Mariakirken, Istedgade 20, Copenhagen V
Varnishing 11 March at 15-18
The work can be experienced every Tuesday and Thursday at 19-21 from 12 March to 8 June 2023.
Mariakirken, Istedgade 20, Copenhagen V
A work of art can be a place for a special presence, and therefore the art experience is also always a possible connection to the complex phenomena around us. But the work can also be an encounter with an inner world – an attempt to confront, come to terms with or connect with an incident, a feeling, a loss, a reality that is not ours, but which we share because we are human.
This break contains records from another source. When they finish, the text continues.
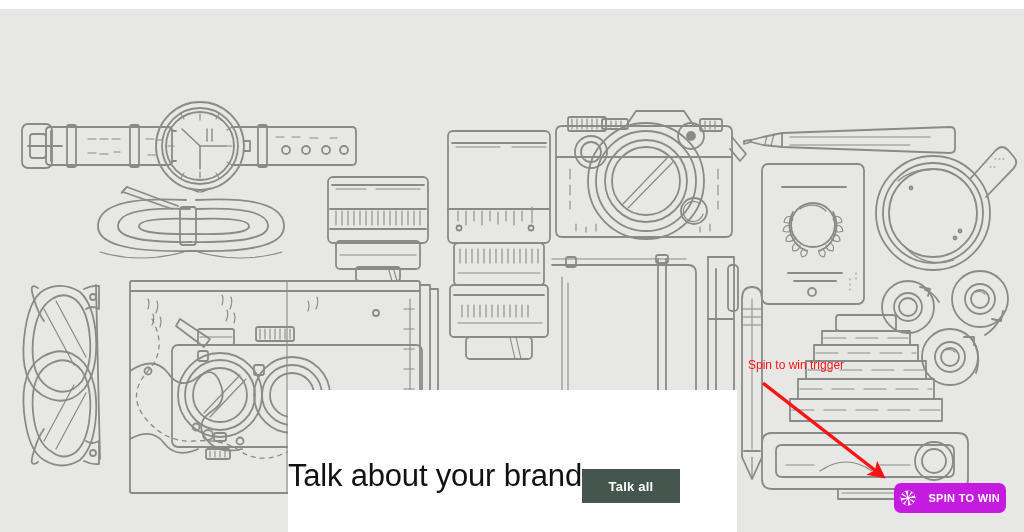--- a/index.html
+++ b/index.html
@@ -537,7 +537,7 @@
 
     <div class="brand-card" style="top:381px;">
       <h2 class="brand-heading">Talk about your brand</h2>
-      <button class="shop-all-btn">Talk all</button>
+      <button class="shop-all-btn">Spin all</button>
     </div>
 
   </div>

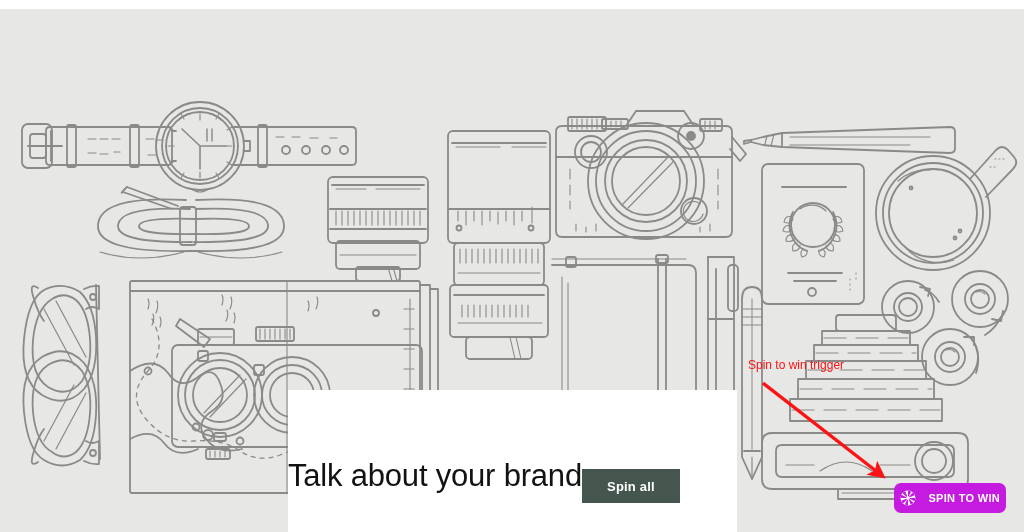--- a/index.html
+++ b/index.html
@@ -140,7 +140,7 @@
     letter-spacing: 0.3px;
     display: flex;
     align-items: center;
-    justify-content: space-between;
+    justify-content: flex-end;
     gap: 1px;
     cursor: pointer;
     z-index: 45;

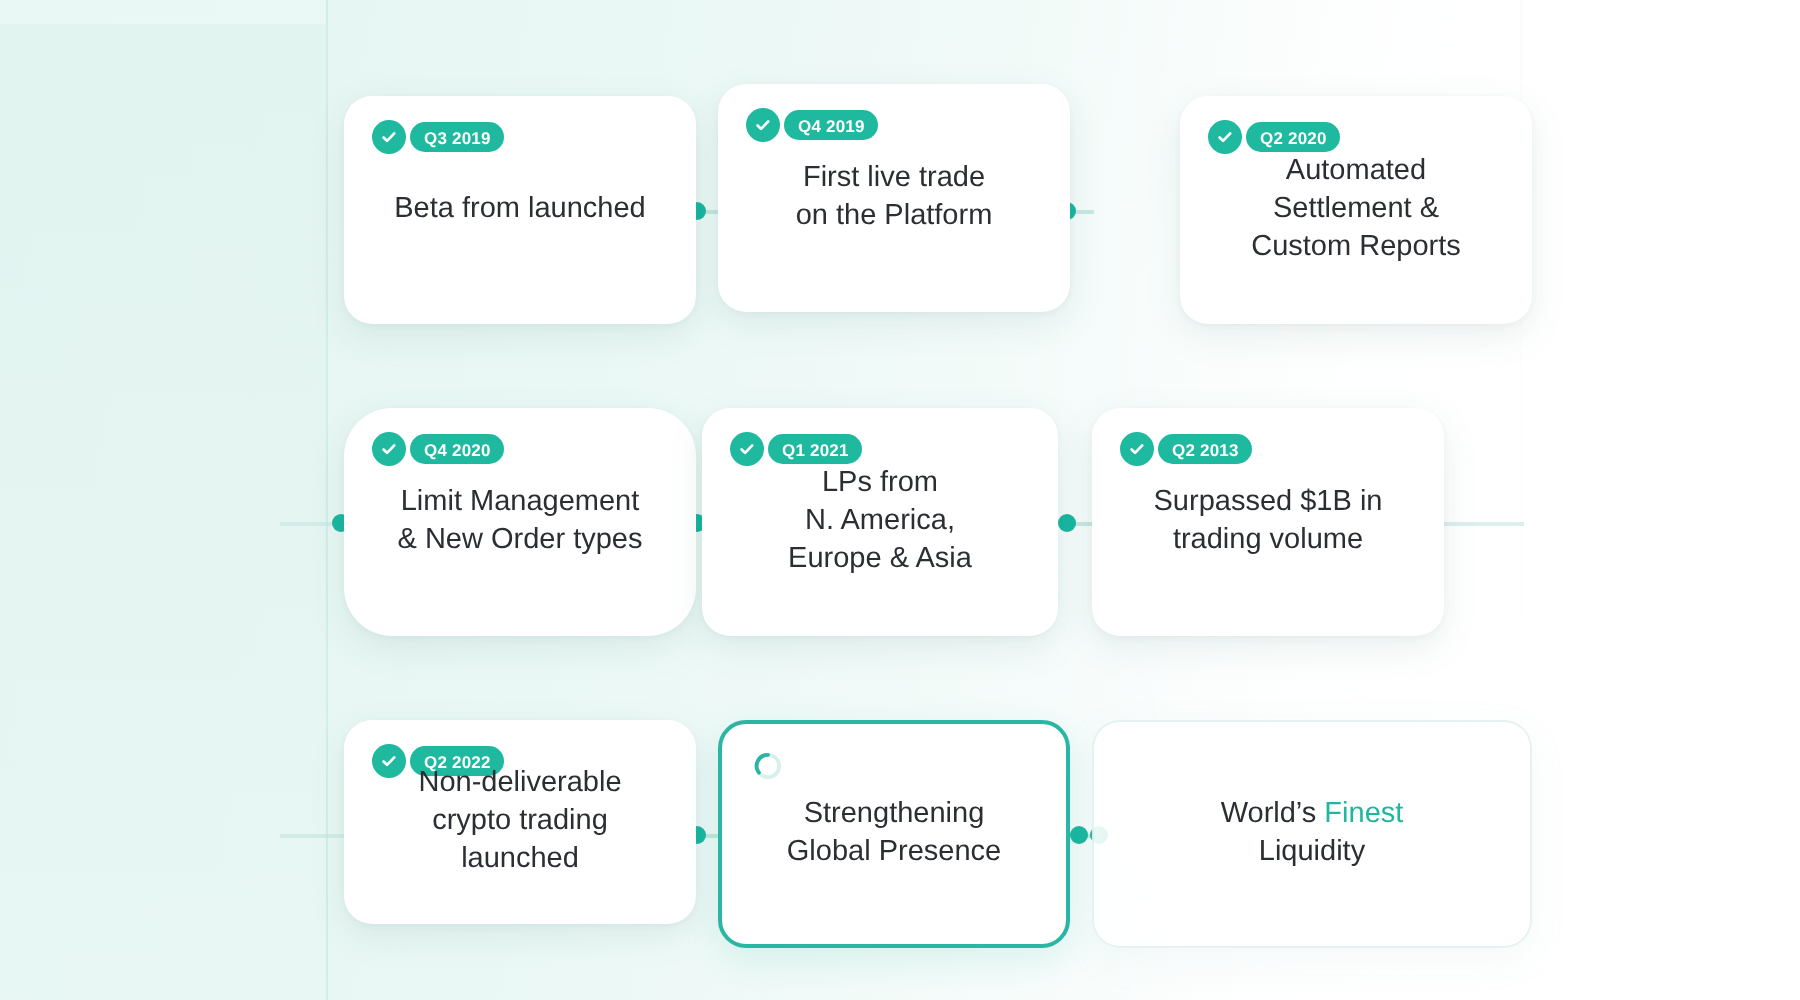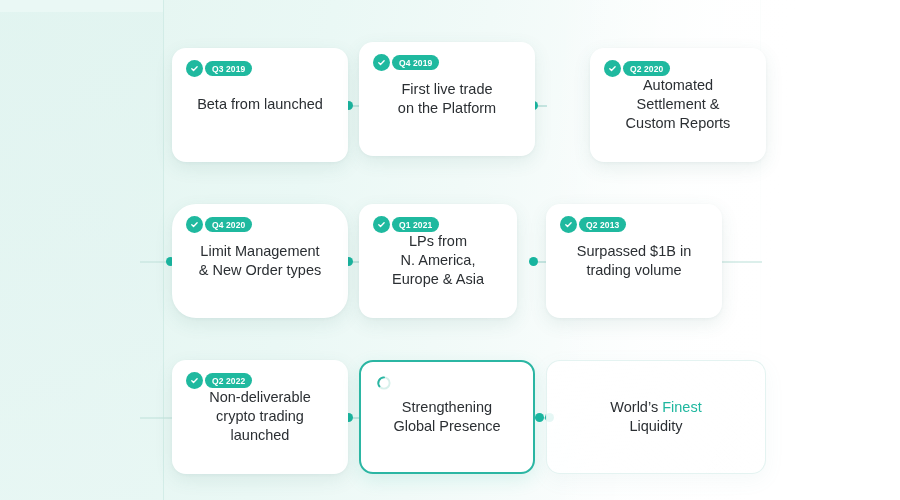--- a/index.html
+++ b/index.html
@@ -252,7 +252,7 @@
 &amp; New Order types</div>
   </div>
 
-  <div class="card" style="left:359px; top:204px; width:158px; height:114px;">
+  <div class="card" style="left:351px; top:204px; width:178px; height:114px;">
     <div class="card-badge">
       <span class="badge-check">
         <svg width="9" height="9" viewBox="0 0 12 12">

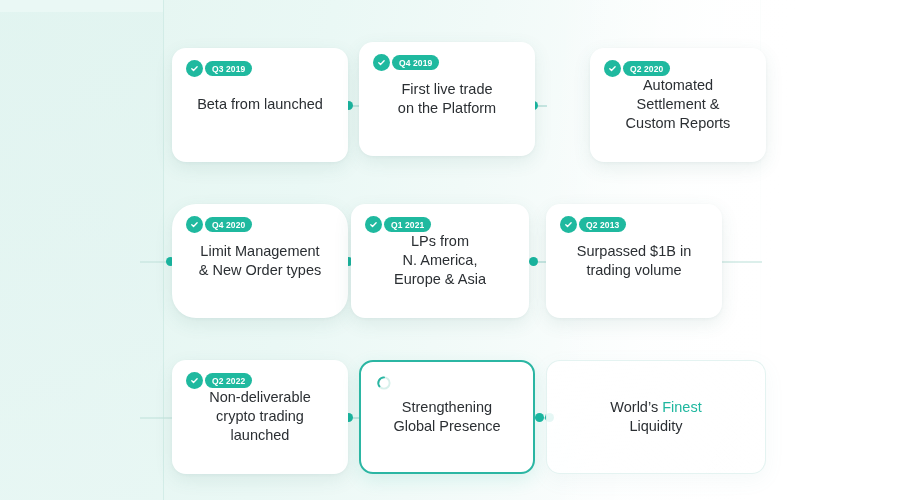--- a/index.html
+++ b/index.html
@@ -279,7 +279,7 @@
 trading volume</div>
   </div>
 
-  <div class="card" style="left:172px; top:360px; width:176px; height:114px;padding-left:44px;">
+  <div class="card" style="left:172px; top:360px; width:176px; height:102px;padding-left:44px;">
     <div class="card-badge">
       <span class="badge-check">
         <svg width="9" height="9" viewBox="0 0 12 12">

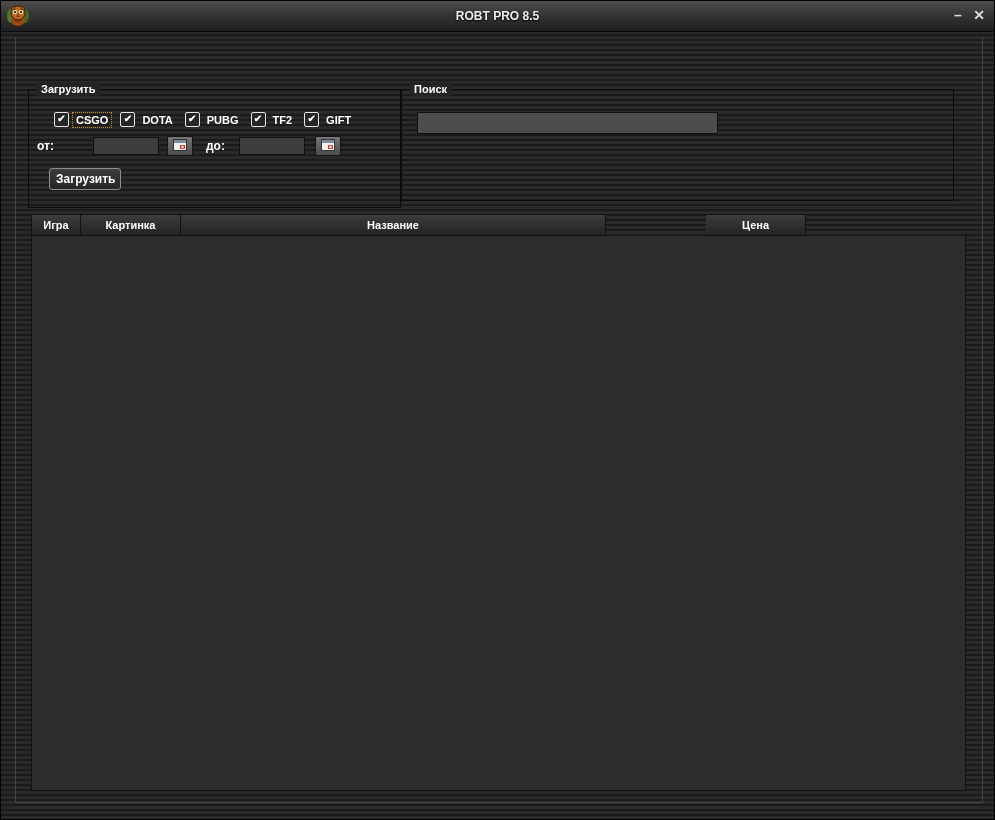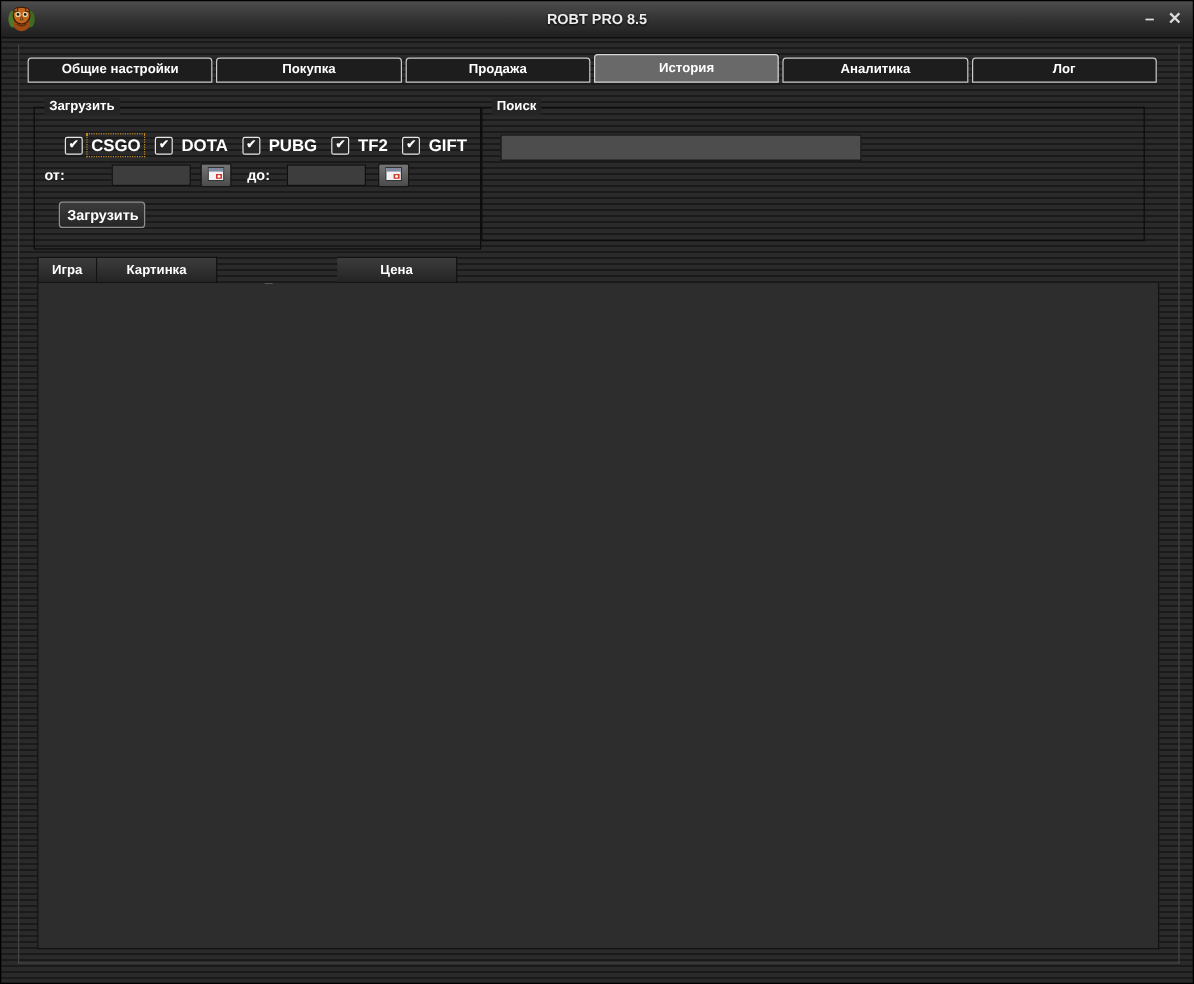--- a/index.html
+++ b/index.html
@@ -102,14 +102,6 @@
 
   <div class="bevel"></div>
 
-  <div class="tabstrip">
-    <div class="tab">Общие настройки</div>
-    <div class="tab">Покупка</div>
-    <div class="tab">Продажа</div>
-    <div class="tab active">История</div>
-    <div class="tab">Аналитика</div>
-    <div class="tab">Лог</div>
-  </div>
 
   <div class="group group-load">
     <span class="legend">Загрузить</span>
Unfortunate and happy circumstances can lead us into new lives and circumstances, and in that movement we as humans often need landmarks or an idea of a home we can recall as a place of deep connection that is not limited by national borders, oceans or time for that matter. Sound and music have a special ability to make such transports.
With Santiago Mostyn's new video installation Happy's House, which is the fourth exhibition under the Maria Project, we enter a personal image world with concrete people and memories. A community in a home, in a city, a woman in the middle of a large family, handheld video recordings from the early 90s. Generations in close cohesion unfold before us. They laugh, talk, eat, play and play music. The people in the footage are at home without necessarily being. The host of the gatherings and resident of the house is Hazel “Happy” Jones.
Victor Jones, her son, is now sitting next to her, in a dark room. Time has passed, but the music connects bodies and memories through time, while the camera slowly circles the resident jazz drummer in his musical recall and tribute to his mother. At the same time, we encounter a body without a shell, a body scan in search of signs of aging. Here it is the artist's own body that is examined, the grandchild's.
Happy's House examines our relationship to a place, familial memories, and the effort to connect with these and a human, a center that is gone, and share that reality. Art, like the church, becomes a space for both healing and remembrance driven by love, but does not express it as words, hymns and rituals, but as an aesthetic experience, where the sensations and stories from many bodies, times, locations meet in a work - a space and a situation we as fellow human beings can share and perhaps feel in our own bodies.